L’Europe donne le feu vert aux plats d’insectes : bientôt des larves dans les gâteaux, pains et purées

Image d'illustration. Larves insecteADN
Dès le 10 février 2025, il sera possible d'utiliser de la poudre de larve traitée aux ultraviolets dans la préparation de certains plats, suite à une validation de l'Europe. Curieux de savoir quels repas pourraient en contenir ?
Tl;dr
- L’Europe autorise l’utilisation de poudre de larve dans l’alimentation dès février 2025.
- Un étiquetage obligatoire indiquera la présence de larves dans certains produits.
- La consommation d’insectes est sûre mais peut provoquer des réactions allergiques.
L’évolution de notre alimentation : l’arrivée de la poudre de larve
À partir du 10 février 2025, nous pourrions voir un changement majeur dans les ingrédients de nos repas. En effet, la Commission Européenne a validé l’usage de poudre de larve dans la préparation de certains plats. Cette décision, qui peut susciter diverses réactions, est le fruit d’une demande de l’entreprise Nutri Earth.

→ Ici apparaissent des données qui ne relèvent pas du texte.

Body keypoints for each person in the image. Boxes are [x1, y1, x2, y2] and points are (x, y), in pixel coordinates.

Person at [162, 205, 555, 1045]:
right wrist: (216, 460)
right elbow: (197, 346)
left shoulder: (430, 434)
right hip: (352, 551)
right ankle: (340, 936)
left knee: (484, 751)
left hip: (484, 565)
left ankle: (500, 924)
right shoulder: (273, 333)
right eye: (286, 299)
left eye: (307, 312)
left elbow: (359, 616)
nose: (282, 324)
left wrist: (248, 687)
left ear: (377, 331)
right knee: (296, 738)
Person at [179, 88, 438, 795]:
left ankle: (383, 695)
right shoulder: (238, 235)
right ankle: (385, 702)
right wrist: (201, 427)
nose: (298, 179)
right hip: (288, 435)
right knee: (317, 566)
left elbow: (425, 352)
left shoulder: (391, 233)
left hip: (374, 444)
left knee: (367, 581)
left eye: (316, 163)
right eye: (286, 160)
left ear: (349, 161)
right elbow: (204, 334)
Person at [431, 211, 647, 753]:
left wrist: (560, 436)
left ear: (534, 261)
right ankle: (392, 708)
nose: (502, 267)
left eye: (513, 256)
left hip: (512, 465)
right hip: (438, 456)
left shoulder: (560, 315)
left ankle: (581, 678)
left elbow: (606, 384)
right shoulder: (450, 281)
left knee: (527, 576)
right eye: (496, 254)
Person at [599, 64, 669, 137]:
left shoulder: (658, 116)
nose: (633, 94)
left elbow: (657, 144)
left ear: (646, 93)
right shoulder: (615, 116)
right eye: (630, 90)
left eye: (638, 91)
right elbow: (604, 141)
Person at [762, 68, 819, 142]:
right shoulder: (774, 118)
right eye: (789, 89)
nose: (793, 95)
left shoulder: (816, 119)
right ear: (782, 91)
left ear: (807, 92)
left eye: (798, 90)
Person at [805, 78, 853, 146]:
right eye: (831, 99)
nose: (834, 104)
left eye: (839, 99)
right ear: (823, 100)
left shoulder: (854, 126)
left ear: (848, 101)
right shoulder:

Qu’est-ce que la poudre de larve ?
Il s’agit en réalité de larves de tenebrio molitor, plus connus sous le nom de vers de farine. La poudre de ces larves, traitée aux ultraviolets, pourra être intégrée dans un éventail de produits alimentaires. Parmi ceux-ci, nous retrouvons :
- Le pain et les petits pains
- Les gâteaux
- Les produits à base de pâtes
- Les produits à base de pommes de terre transformées
- Le fromage et les produits à base de fromage
- La purée de légumes
Une mesure encadrée
Il est à noter que l’utilisation de ce nouvel ingrédient ne se fera pas sans contrôle. Un étiquetage spécifique devra être apposé sur l’emballage de ces produits, indiquant clairement la présence de larves. Par ailleurs, la Commission Européenne a assuré que la consommation de ces insectes est sûre, précisant que les « nouveaux aliments ne peuvent être autorisés que s’ils ne présentent aucun risque pour la santé humaine ».
Prudence pour les personnes allergiques
Cependant, l’EFSA, l’Autorité européenne de sécurité des aliments, met en garde contre d’éventuelles réactions allergiques liées à la consommation de ces protéines d’insectes. Les personnes souffrant d’allergies préexistantes aux crustacés, aux acariens ou, dans certains cas, aux mollusques, devront faire preuve de prudence. De plus, des allergènes provenant de l’alimentation de l’insecte consommé, par exemple le gluten, peuvent se retrouver dans le produit final.
Il est à noter que cette décision n’est pas une première. Les grillons migrateurs, qu’ils soient en poudre, séchés ou congelés, peuvent déjà être trouvés dans les magasins. Cinq autres demandes d’intégration d’insectes dans notre alimentation sont actuellement en cours d’évaluation par l’EFSA.